Tujuan utama penggunaan distraktor adalah untuk membedakan peserta didik
yang memahami dan kurang memahami pelajaran. Peserta didik yang kurang
memahami materi pelajaran akan terkecoh dengan memilih pilihan jawaban yang
salah. Distraktor dapat dikatakan berfungsi dengan baik apabila distraktor tersebut
memiliki daya tarik yang baik bagi peserta didik.
Efektivitas distraktor soal tes adalah bagaimana kemampuan distraktor soal itu
berfungsi untuk mengecoh peserta didik yang kurang cakap memilih alternatif
jawaban tersebut. Penulisan soal bentuk pilihan ganda harus memiliki keefektifitasan
distraktor. Artinya bahwa jangan sampai jawaban menjadi sebuah hadiah untuk
peserta didik, tetapi jawaban tersebut dapat menunjukkan kemampuan yang
sesungguhnya terkait dengan siapa yang memiliki pengetahuan, kurang memiliki
pengetahuan, atau bingung dengan materi yang disampaikan. Hal demikian dapat
ditunjukkan dengan adanya korelasi yang tinggi, rendah atau negatif pada hasil
analisis. Suatu distraktor dapat dikatakan berfungsi dengan baik jika paling sedikit
dipilih oleh 5 pengikut tes (Anas Sudijono, 2015:411).

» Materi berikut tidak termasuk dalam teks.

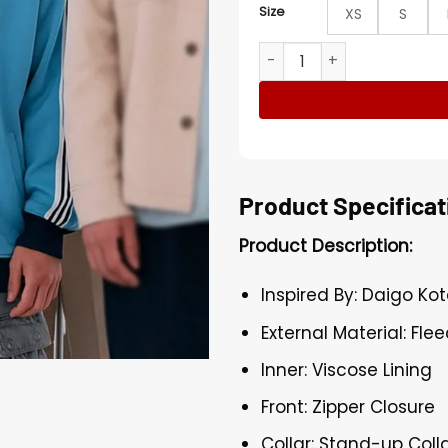
Size
XS
S
Daigo Kotaro Alice in Borde
Product Specificat
Product Description:
Inspired By: Daigo Ko
External Material: Fle
Inner: Viscose Lining
Front: Zipper Closure
Collar: Stand-up Coll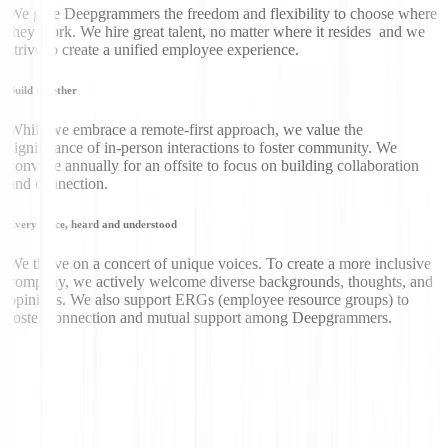
We give Deepgrammers the freedom and flexibility to choose where
they work. We hire great talent, no matter where it resides and we
strive to create a unified employee experience.
Build together
While we embrace a remote-first approach, we value the
significance of in-person interactions to foster community. We
convene annually for an offsite to focus on building collaboration
and connection.
Every voice, heard and understood
We thrive on a concert of unique voices. To create a more inclusive
company, we actively welcome diverse backgrounds, thoughts, and
opinions. We also support ERGs (employee resource groups) to
foster connection and mutual support among Deepgrammers.
Don’t just take our word
for it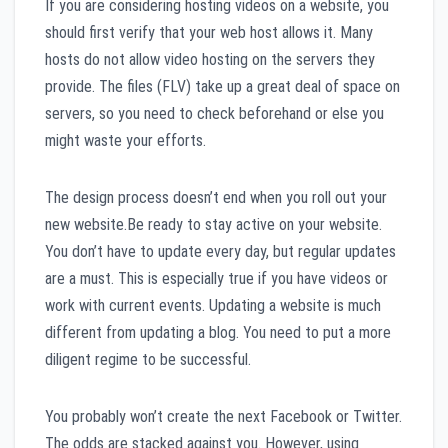
If you are considering hosting videos on a website, you
should first verify that your web host allows it. Many
hosts do not allow video hosting on the servers they
provide. The files (FLV) take up a great deal of space on
servers, so you need to check beforehand or else you
might waste your efforts.
The design process doesn’t end when you roll out your
new website.Be ready to stay active on your website.
You don’t have to update every day, but regular updates
are a must. This is especially true if you have videos or
work with current events. Updating a website is much
different from updating a blog. You need to put a more
diligent regime to be successful.
You probably won’t create the next Facebook or Twitter.
The odds are stacked against you. However, using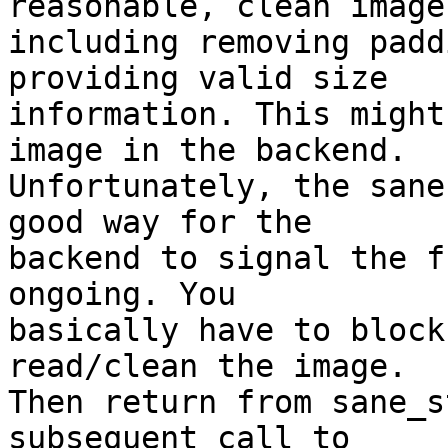
reasonable, clean images
including removing padd
providing valid size

information. This might
image in the backend.

Unfortunately, the sane
good way for the

backend to signal the f
ongoing. You

basically have to block
read/clean the image.

Then return from sane_s
subsequent call to
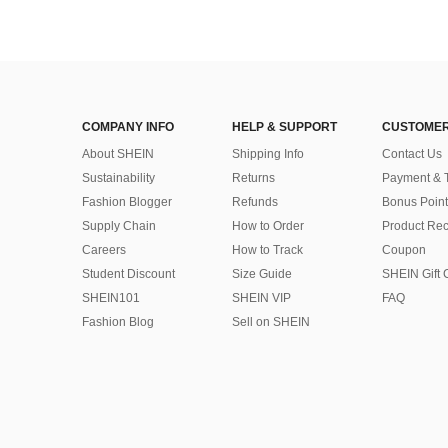
COMPANY INFO
HELP & SUPPORT
CUSTOMER
About SHEIN
Shipping Info
Contact Us
Sustainability
Returns
Payment & 
Fashion Blogger
Refunds
Bonus Point
Supply Chain
How to Order
Product Rec
Careers
How to Track
Coupon
Student Discount
Size Guide
SHEIN Gift 
SHEIN101
SHEIN VIP
FAQ
Fashion Blog
Sell on SHEIN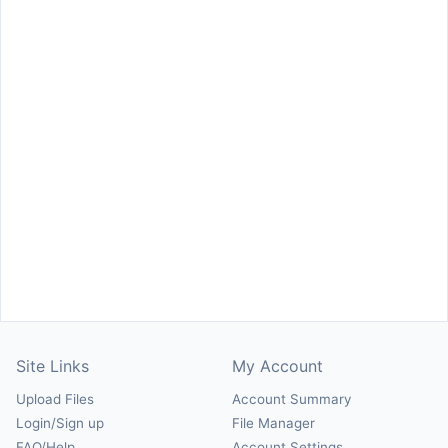
Site Links
My Account
Upload Files
Account Summary
Login/Sign up
File Manager
FAQ/Help
Account Settings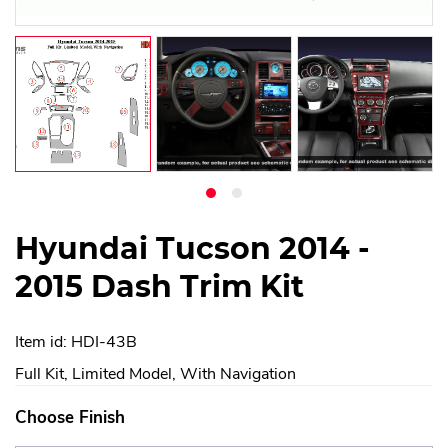
Hyundai Tucson 2014 -
2015 Dash Trim Kit
Item id: HDI-43B
Full Kit, Limited Model, With Navigation
Choose Finish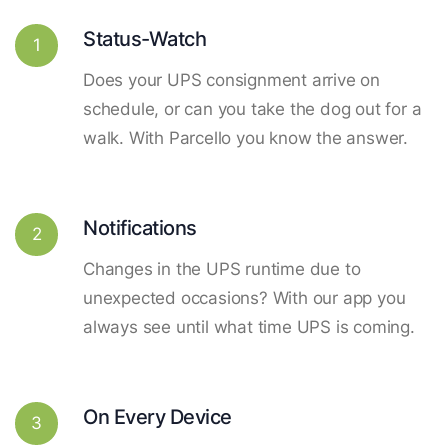
Status-Watch
1
Does your UPS consignment arrive on
schedule, or can you take the dog out for a
walk. With Parcello you know the answer.
Notifications
2
Changes in the UPS runtime due to
unexpected occasions? With our app you
always see until what time UPS is coming.
On Every Device
3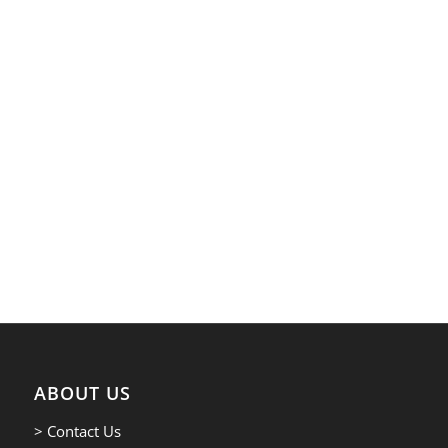
ABOUT US
> Contact Us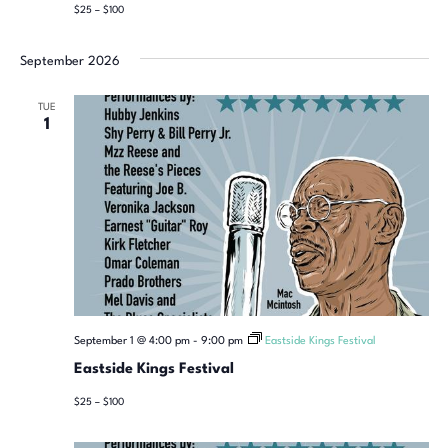
$25 – $100
September 2026
TUE
1
September 1 @ 4:00 pm
-
9:00 pm
Eastside Kings Festival
Eastside Kings Festival
$25 – $100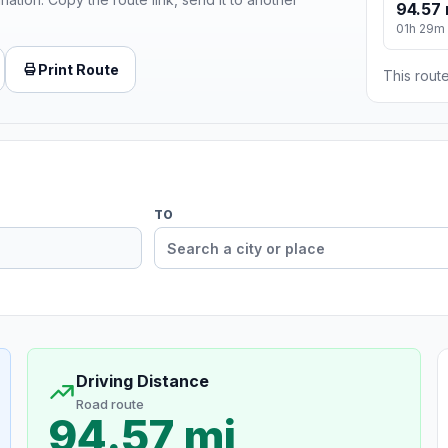
94.57 
01h 29m
Print Route
This route
TO
Driving Distance
Road route
94.57 mi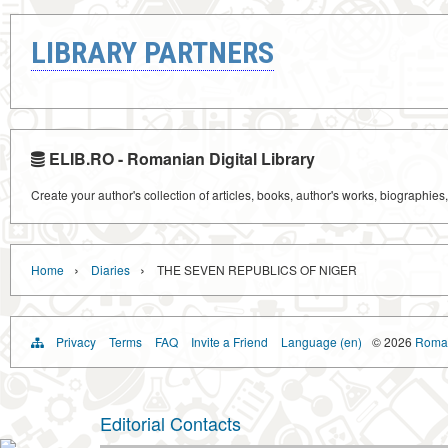
LIBRARY PARTNERS
ELIB.RO - Romanian Digital Library
Create your author's collection of articles, books, author's works, biographies
›
›
Home
Diaries
THE SEVEN REPUBLICS OF NIGER
Privacy
Terms
FAQ
Invite a Friend
Language (en)
© 2026
Roman
Editorial Contacts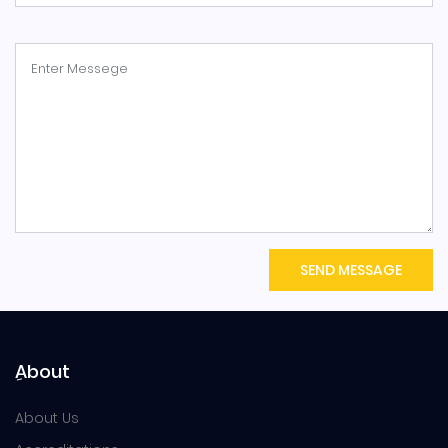
SEND MESSAGE
ِAbout
About Us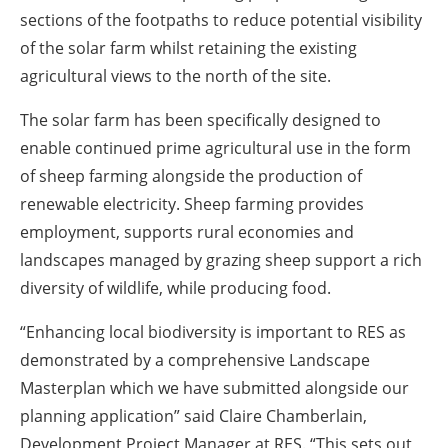
sections of the footpaths to reduce potential visibility
of the solar farm whilst retaining the existing
agricultural views to the north of the site.
The solar farm has been specifically designed to
enable continued prime agricultural use in the form
of sheep farming alongside the production of
renewable electricity. Sheep farming provides
employment, supports rural economies and
landscapes managed by grazing sheep support a rich
diversity of wildlife, while producing food.
“Enhancing local biodiversity is important to RES as
demonstrated by a comprehensive Landscape
Masterplan which we have submitted alongside our
planning application” said Claire Chamberlain,
Development Project Manager at RES. “This sets out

Distraktor baru dapat dikatakan telah dapat menjalankan fungsinya dengan
baik, apabila distraktor tersebut memiliki daya rangsang atau daya tarik demikian
rupa, sehingga testee merasa bimbang dan ragu-ragu sehingga akhirnya mereka
terkecoh untuk memilih distractor sebagai jawaban betul, sebab mereka mengira
jawaban tersebut sebagai kunci jawaban yang betul, padahal bukan. Butir yang baik
pengecohnya akan dipilih secara merata oleh peserta didik yang menjawab salah.
Sebaliknya, butir soal yang kurang baik, pengecohnya akan dipilih secara tidak
merata. Jika semua peserta didik menjawab benar pada butir soal tertentu (sesuai
kunci jawaban) maka indeks pengecoh (IP) = 0 yang berarti soal tersebut jelek,
dengan demikian, pengecoh tidak berfungsi.